This past Saturday, right in front of the Washington monument and several feet away from the White House, I was one of the what seemed thousands of people wearing red t-shirts with the words Stop Modern Slavery on them. The occasion was the annual Stop Modern Slavery Walk, an event organized by community volunteers of the non-profit organization DC Stop Modern Slavery (DC SMS). It was a cool and sunny day and about forty different organizations adamant about the eradication of human trafficking set up tables and were ready to inform those interested in learning about the organization or about the issue itself.
This was my first time at the walk and I was thoroughly excited about meeting and chatting with fellow activists, concerned community members, and interesting speakers. I first spent time with the team from Courtney’s House passing out information about the organization and talking to passersby. I also tried to walk around and meet representatives of the other organizations there, but unfortunately was not able to talk to everyone. Some of the organizations present included Free the Slaves, Fair Girls, Halogen TV, Save the Innocent, and iEmpathize (coming all the way from Boulder, CO). I just sincerely hope that most people who attended were not attracted solely by the sensationalist aspect of the program and truly wanted to learn how to become more involved in bringing about systematic change.
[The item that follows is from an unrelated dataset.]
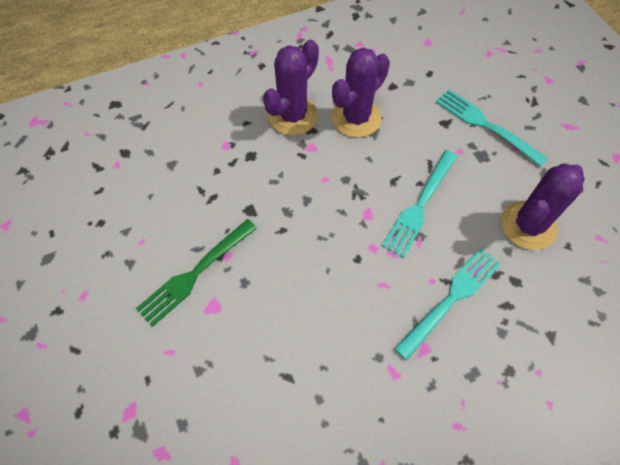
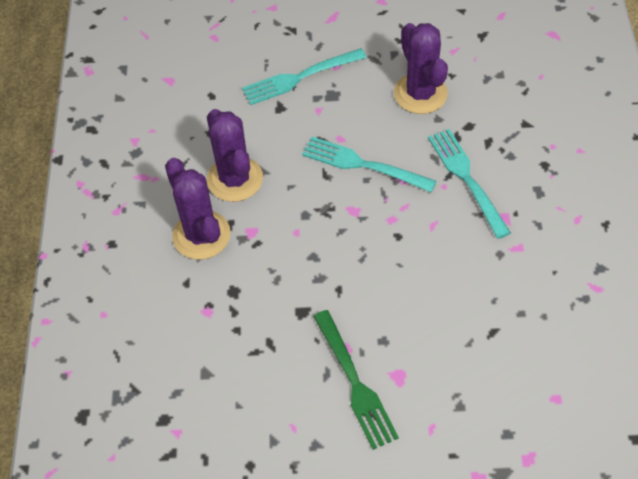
camera: 65 degrees left, 5 degrees down
turquoise fork [382,150,458,258] -> turquoise fork turned 150 degrees clockwise [302,137,436,192]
The planned program was as well-executed as such big events running solely on volunteers could be. I certainly enjoyed the musical performance by Bethany and the Guitar! I found most of the speeches educational, but the most memorable speakers for me were Barbara Amaya, Tina Frundt (founder of Courtney’s House:), and Victoria Pannell.
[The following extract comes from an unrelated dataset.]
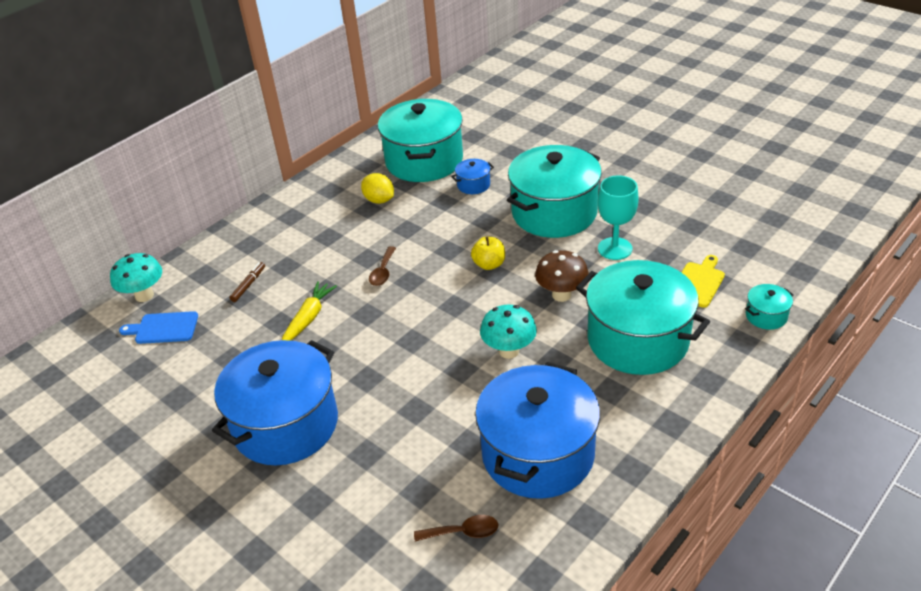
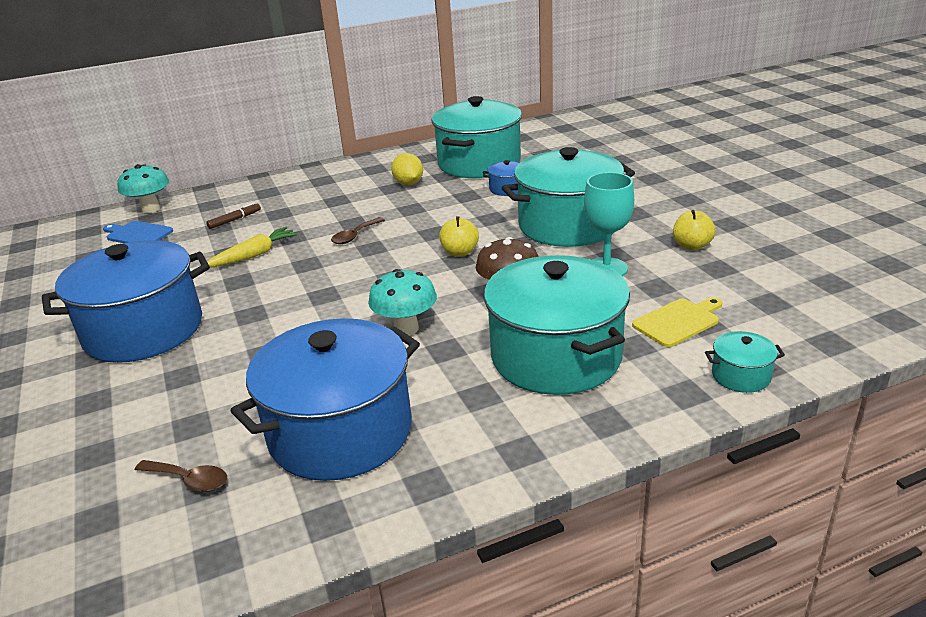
camera: 25 degrees right, 10 degrees down
none -> yellow apple [673,210,715,250]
Barbara emphasized the need for an appropriate treatment toward survivors that does not include arrests and criminal records. In addition, referring to her personal experience with the negative impact her juvenile record has had on her life, she urged for those records to be expunged. Barbara is currently working on a memoir and more information about her quest could be found here.
Tina grabbed the attention of the audience by bringing the focus close to home and to the issue of domestic minor sex trafficking. For more on the issue, watch Lisa Ling’s “Our America” or OWN’s “3AM Girls.”
Victoria and her passionate speech (I could tell she is only thirteen!) woke up and shook people standing within at least a two-mile radius around the Washington Monument. She is collaborating with FAIR Girls on the goal to shut down the adult section of Backpage.com and her opinion about the issue, and about the buyers and sellers, was clearly expressed in her speech. The aspect of the speech that stood out the most for me was her call to put up pictures of known buyers and sellers on billboards and websites, to reward them with harsher sentences, and to refer to them by calling them what they truly are.
The walk itself was fun and we even managed to slow down traffic, pedestrian and otherwise. I guess people in DC are not as used to protesters as one of the team leaders suggested they should be. Or perhaps those who stopped to take pictures were tourists and regarded the procession of red t-shirts as simply one of the amusing quirks of big cities. Even if they were not intrigued by the purpose of the long line of walking people, I hope they stopped by and examined the works by artist Kay Chernush, founder of Artworks for Freedom. I would have liked to see some positive messages as well, but all the photographs on display along the walk seemed to have the purpose of shocking the audience into stopping and paying attention.
I am thankful for having the opportunity to be part of this event. I am also glad that the speakers’ messages were not always about the horrendous details of being trafficked; quite a few of them voiced the importance of policy changes, survivor assistance, and appropriate punishment for all those involved in the business of trafficking people.